Pill mills are pain clinics that routinely prescribe a high volume of the most addictive prescription drugs to people who have no legitimate medical use for them. These medications include pain relievers such as oxycodone.
Drug dealers and addicts flock to these clinics from hundreds of miles away.
Georgia allows convicted felons to own pain clinics. House Bill 178 would prevent this and require all future clinics be owned by physicians licensed in this state.
During House debate, Majority Whip Edward Lindsey said the legislation would save lives.
“By God we have to have it, or we’re going to see our state further sink down the hole and we’re going to see more people in your community and my community die,” said Lindsey, a Republican from Atlanta.
The legislation passed 150-15. It must clear the Senate before it becomes law.
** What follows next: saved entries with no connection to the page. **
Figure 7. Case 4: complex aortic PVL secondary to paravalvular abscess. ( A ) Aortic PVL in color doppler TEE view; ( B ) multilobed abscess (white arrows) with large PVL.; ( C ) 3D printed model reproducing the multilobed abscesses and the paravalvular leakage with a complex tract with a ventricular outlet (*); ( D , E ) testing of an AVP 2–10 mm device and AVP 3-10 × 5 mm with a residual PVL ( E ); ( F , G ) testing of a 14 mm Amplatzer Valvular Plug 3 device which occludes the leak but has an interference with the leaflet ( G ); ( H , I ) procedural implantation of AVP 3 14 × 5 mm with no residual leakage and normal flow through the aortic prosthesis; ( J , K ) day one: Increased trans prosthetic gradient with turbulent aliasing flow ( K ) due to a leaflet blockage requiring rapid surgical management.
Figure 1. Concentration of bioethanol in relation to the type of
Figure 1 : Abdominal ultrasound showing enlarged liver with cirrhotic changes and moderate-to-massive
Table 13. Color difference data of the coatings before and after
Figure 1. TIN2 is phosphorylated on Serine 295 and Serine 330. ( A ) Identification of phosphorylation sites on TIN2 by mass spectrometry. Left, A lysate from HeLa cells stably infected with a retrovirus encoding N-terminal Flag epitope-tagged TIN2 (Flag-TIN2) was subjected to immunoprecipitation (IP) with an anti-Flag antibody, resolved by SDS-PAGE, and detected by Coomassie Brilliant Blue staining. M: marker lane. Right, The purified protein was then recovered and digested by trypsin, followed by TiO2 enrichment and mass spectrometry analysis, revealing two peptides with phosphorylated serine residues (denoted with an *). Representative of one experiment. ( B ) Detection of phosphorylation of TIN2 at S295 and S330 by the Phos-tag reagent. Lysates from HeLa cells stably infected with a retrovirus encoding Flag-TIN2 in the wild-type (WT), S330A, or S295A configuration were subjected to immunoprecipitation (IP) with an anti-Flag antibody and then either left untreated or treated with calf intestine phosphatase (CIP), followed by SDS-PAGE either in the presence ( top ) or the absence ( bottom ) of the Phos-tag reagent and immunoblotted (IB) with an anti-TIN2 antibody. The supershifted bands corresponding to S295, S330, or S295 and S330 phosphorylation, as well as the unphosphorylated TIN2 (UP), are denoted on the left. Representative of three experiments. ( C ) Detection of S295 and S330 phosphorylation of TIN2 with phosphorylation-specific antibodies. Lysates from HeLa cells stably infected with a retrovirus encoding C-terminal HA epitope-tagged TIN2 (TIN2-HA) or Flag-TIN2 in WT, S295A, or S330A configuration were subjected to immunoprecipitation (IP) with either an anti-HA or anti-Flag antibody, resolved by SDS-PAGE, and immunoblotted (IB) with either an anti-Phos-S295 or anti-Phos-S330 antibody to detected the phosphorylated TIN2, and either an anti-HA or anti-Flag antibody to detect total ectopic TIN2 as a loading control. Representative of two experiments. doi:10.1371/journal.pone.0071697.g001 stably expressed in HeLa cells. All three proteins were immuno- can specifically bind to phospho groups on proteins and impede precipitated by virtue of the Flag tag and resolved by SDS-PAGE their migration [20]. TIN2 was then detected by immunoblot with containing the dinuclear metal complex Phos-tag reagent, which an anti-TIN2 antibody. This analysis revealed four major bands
The vote comes after an investigation by The Atlanta Journal-Constitution found that despite efforts to toughen pain clinic laws, legislators have failed to pass provisions that experts have known to be effective in other states.
Florida is known as the nation’s current pill mill capital, but law enforcement officials have warned for years that clinics are moving to Georgia to take advantage of the state’s lax laws.
The bill faced opposition from lawmakers concerned that it’s too restrictive.
“I’m still trying to understand why one has to be a doctor to be an upstanding person that would run a clinic in the right way,” said state Rep. Chuck Martin, R-Alpharetta, who voted against the bill.
HB 178 affects clinics where greater than 50 percent of patients are being treated for chronic pain. The state medical board would license them.
Physicians who have been barred from dispensing controlled substances or who have been sanctioned by the state’s licensing board as a result of drug or alcohol addiction would also be blocked from clinic ownership.
Before Wednesday’s vote, the bill’s sponsor, Rep. Tom Weldon, described how unscrupulous clinics accept cash only and post bouncers at their doors. Patients can receive the opiates oxycodone and hydrocodone, and the anti-anxiety medication Xanax in just 10 minutes.
“They call it the Georgia cocktail,” said Weldon, a Republican from Ringold.
The bill does not alter a 2011 law that established the state’s prescription drug database, which is slated to launch in the coming months. It will track those who prescribe, dispense and buy pain pills and other addictive medications.
The database is unfunded and may run out of money as early as this fall. Critics say law enforcement cannot use it to identify possible pill mills.
Weldon joined forces with state Sen. Buddy Carter, R-Pooler, last year to pass legislation restricting pain clinic ownership. It cleared both houses of the General Assembly but died on the last day of the session before both chambers could agree on reconciliation.